Femminismo e armi nucleari: il report del Centre for feminist foreign policy
Secondo il report, il femminismo post coloniale aiuta a comprendere come la ritenzione delle armi nucleari da parte della Francia rafforzi gerarchie di potere basate sul patriarcato. L’autrice dello studio, Toni Haastrup, ha quindi indicato strategie a breve e a lungo termine che il governo dovrebbe impiegare per non vanificare il suo lavoro a una reale feminist foreign policy. I suggerimenti vanno dal bloccare l’ammodernamento delle testate nucleari, aiutando economicamente i sopravvissuti alle radiazioni, alla firma e ratifica del Trattato per la messa al bando delle armi nucleari. Toni Haastrup ritiene che un focus femminista per la Francia possa risultare attendibile solo dopo un intervento deciso in ambito nucleare, che le permetterebbe così di superare l’attuale approccio colonialista e militarista.

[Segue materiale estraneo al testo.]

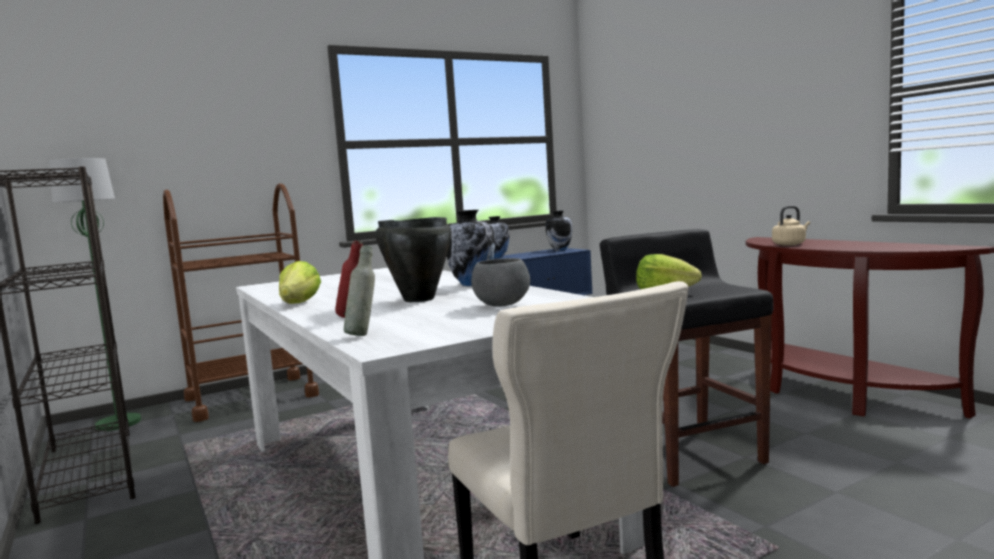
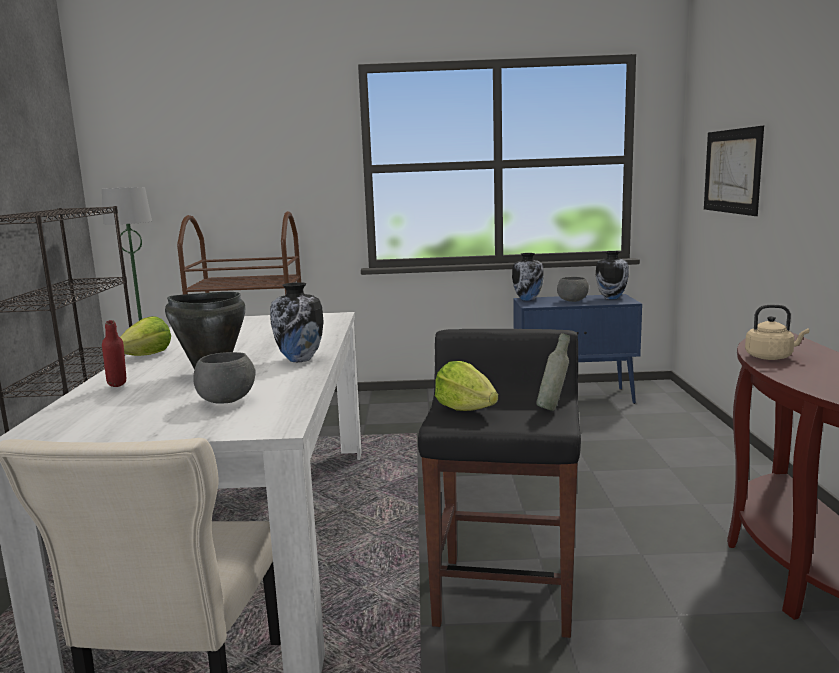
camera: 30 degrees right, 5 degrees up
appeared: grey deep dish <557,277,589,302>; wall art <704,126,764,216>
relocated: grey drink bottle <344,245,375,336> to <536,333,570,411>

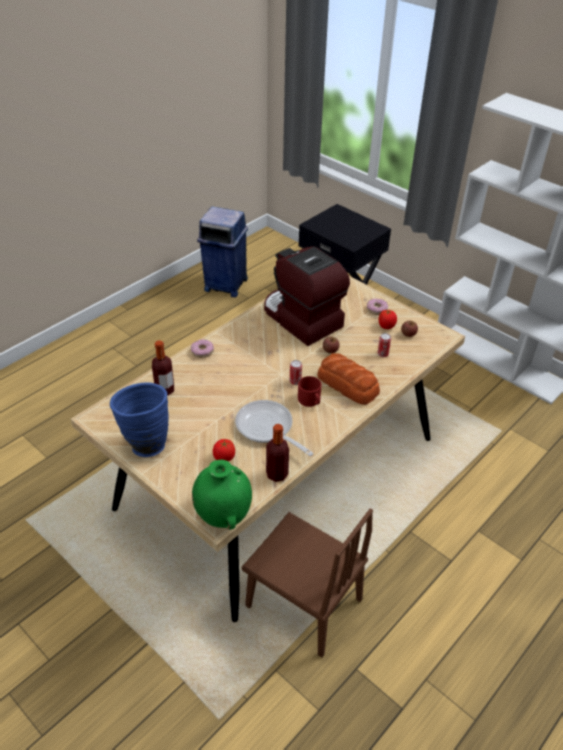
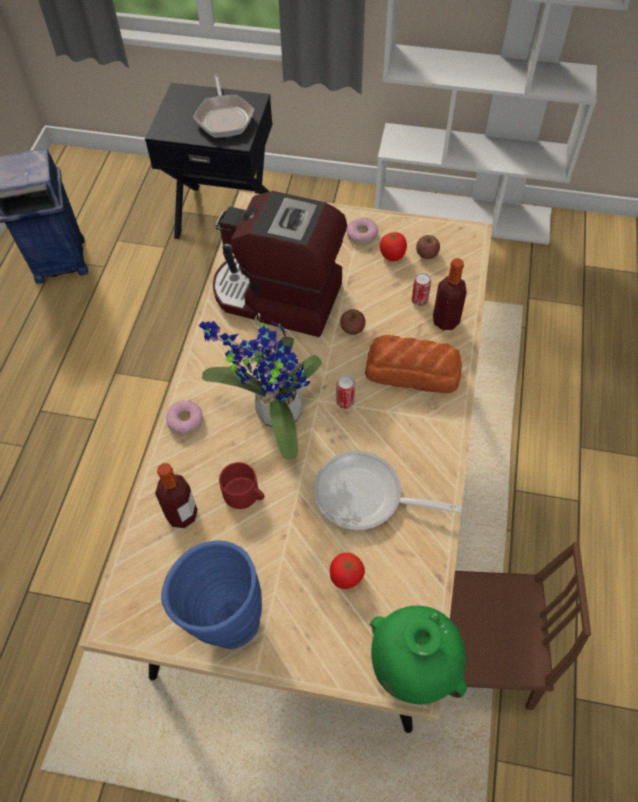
camera: 30 degrees left, 15 degrees up
appeared: skillet <193,74,255,138>; potted plant <199,313,322,460>
relocated: red-coloured tea mug <298,376,321,407> to <219,462,265,509>; drink bottle <266,424,289,482> to <433,258,467,330>

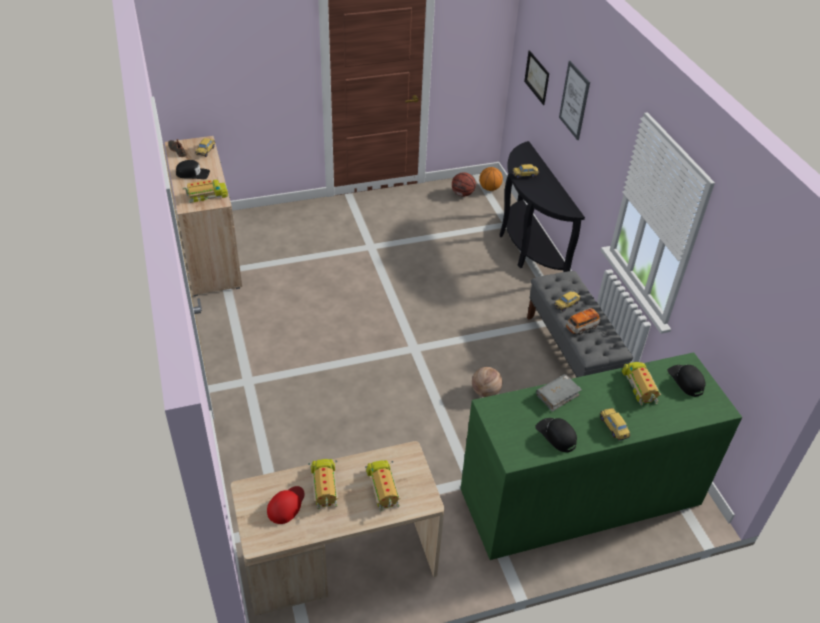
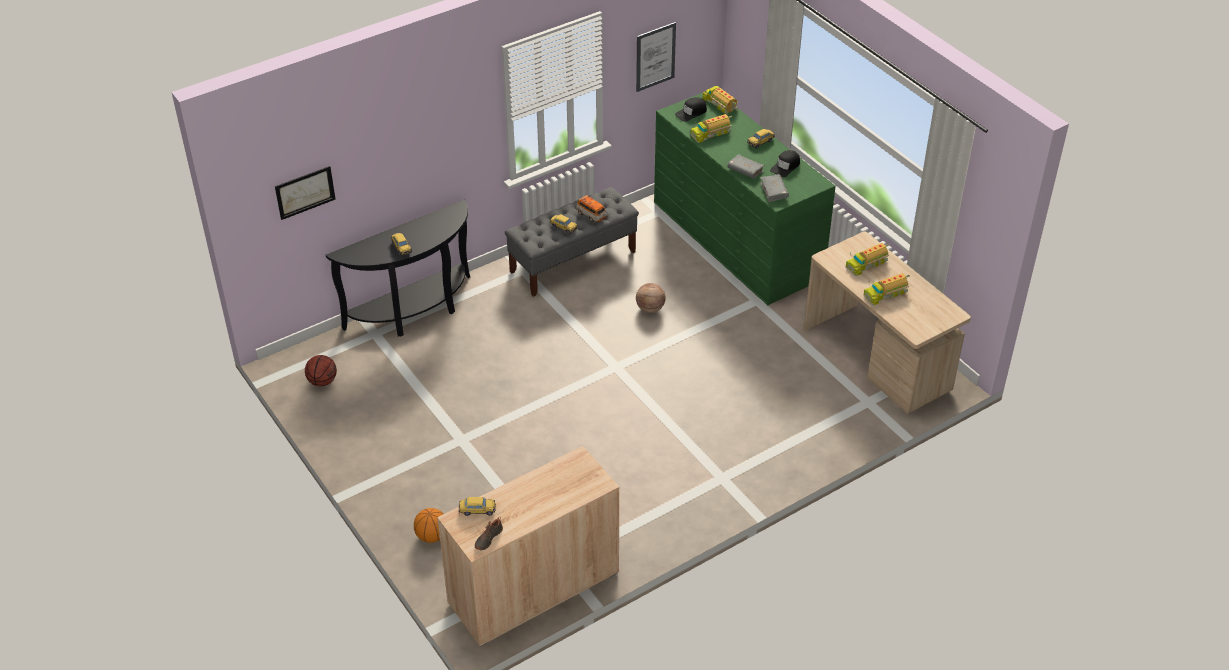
camera: 105 degrees left, 0 degrees up
missing: black-coloured baseball cap <176,160,210,179>; red-coloured baseball cap <267,486,305,524>
appeared: grey book <760,174,789,202>
relocated: ball for basketball <479,167,503,191> to <414,508,444,543>; wall art <559,61,590,140> to <636,22,676,92>; toy truck <182,178,228,203> to <703,84,738,115>

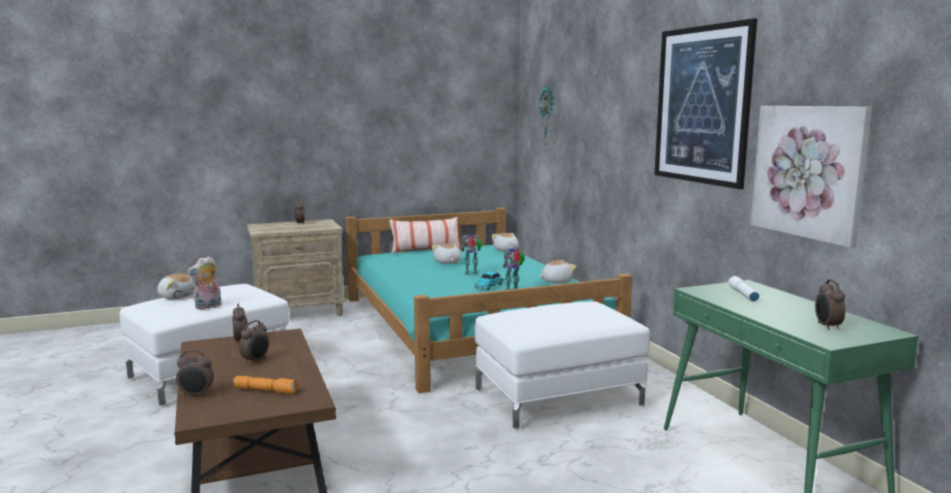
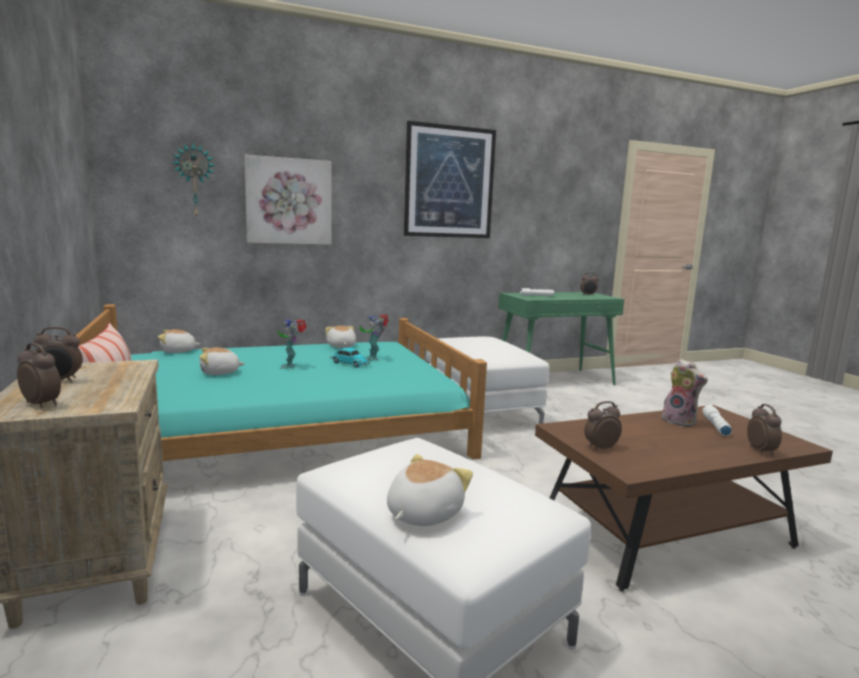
camera: 90 degrees left, 0 degrees up
relocated: bedside clock <239,320,269,365> to <17,343,61,408>; wall art <750,106,872,248> to <244,155,331,245>; soft toy <187,256,222,309> to <661,359,708,427>
colour: orangey torch <233,376,299,394> to white torch <702,405,732,436>

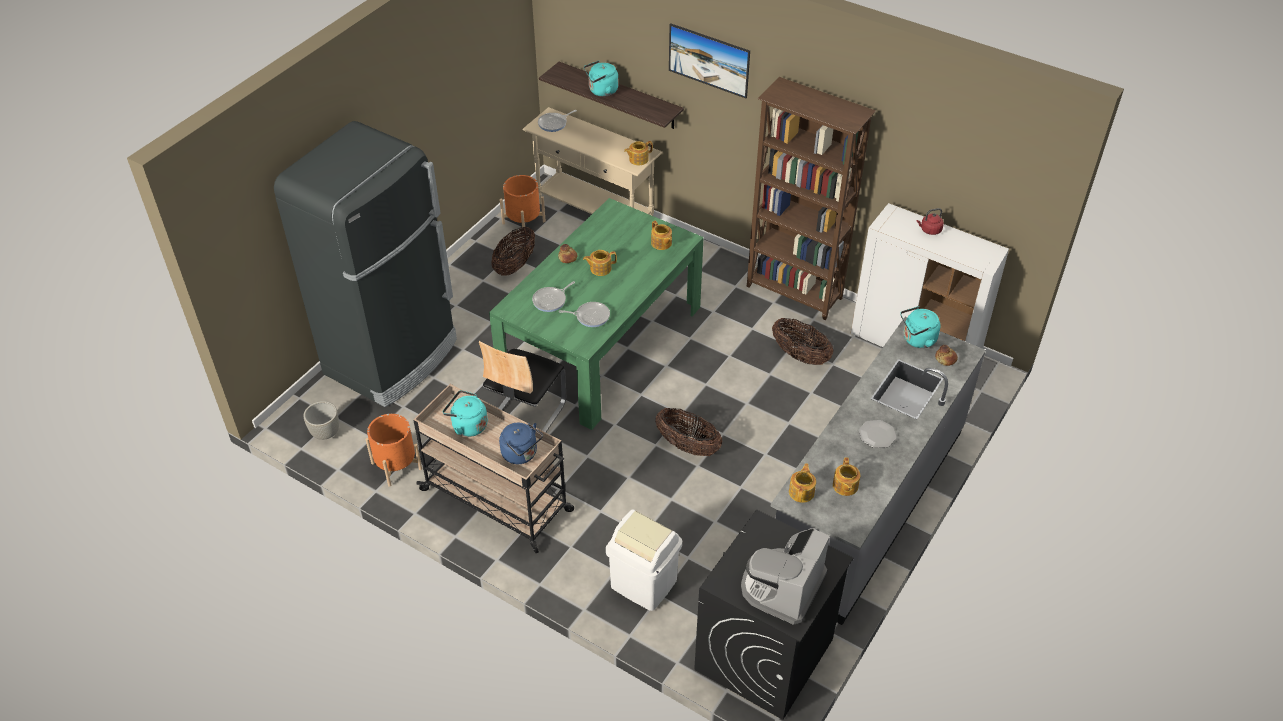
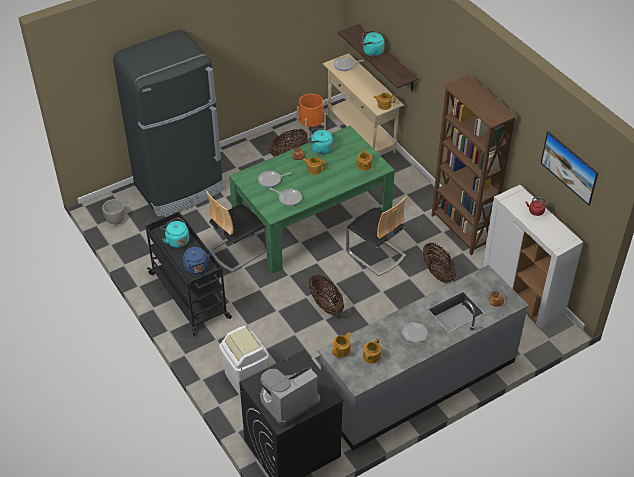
camera: 25 degrees right, 0 degrees up
missing: orangey plant pot <365,414,422,487>
appeared: upright chair <346,196,407,276>
relocated: blue-green kettle <900,306,941,348> to <308,128,333,155>; wall art <669,23,750,98> to <540,131,598,205>
colour: beige wheeled cart <413,384,574,553> to black-coloured wheeled cart <145,212,232,336>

Questa strategia consentirebbe all’Europa di migliorare anche il dialogo con l’Iran, come riporta lo studio condotto da Carnegie Europe, aprendo la discussione a ulteriori argomenti come ambiente, migrazione e supporto alle locali organizzazioni femminili. E per riuscirci l’Ue ha bisogno del punto di vista delle donne che, dai network territoriali, sanno quello che succede a Teheran e possono indicare soluzioni incisive.
A che punto è l’Europa
A ottobre è stato presentato Shecurity, il primo indice che esamina la partecipazione delle donne in politica, diplomazia, forze armate e business. L’iniziativa è di Hannah Neumann, europarlamentare dei Verdi che, in collaborazione con organizzazioni del settore e think-tanks, ha fatto il punto sulla situazione in Europa vent’anni dopo la Risoluzione 1325. Dopo aver raccolto i dati dagli stati europei e dai membri del G20, sono state realizzate delle previsioni sugli anni trascorsi per arrivare a una parità di genere nei rispettivi settori.Analizzando per esempio il tempo passato per arrivarci nei parlamenti nazionali, il Messico ha impiegato solo un anno, seguito da Spagna (3 anni) e Sud Africa (5 anni). I trend negativi invece riguardano Malta, Cina e Giappone, all’ultimo posto della classifica. Per quanto riguarda le forze militari, invece, Ungheria, Australia e Slovenia si guadagnano il podio, mentre per vedere un equilibrio di genere nella polizia in Repubblica Ceca bisognerà aspettare 531 anni.
Dopo la pubblicazione di Shecurity, il Parlamento europeo ha discusso lo scorso ottobre il report di Hannah Neumann e di Ernest Urtasun, vicepresidente dei Verdi, sulla politica estera femminista: è stato approvato nonostante 112 voti contrari e 94 astenuti. Tra gli altri, Miriam Lexmann e Caroline Nagtegaal non hanno votato a favore. Le eurodeputate supportano l’idea di base della parità ma, rispettivamente, ritengono che il report abbia punti opposti al principio di sussidiarietà e contestano l’utilità delle quote e degli aiuti rosa.
«Solo tre ministri degli Affari esteri sono donne in Europa – sostiene Hannah Neumann – bisogna fare di più, perché la diversità rende migliori le decisioni politiche».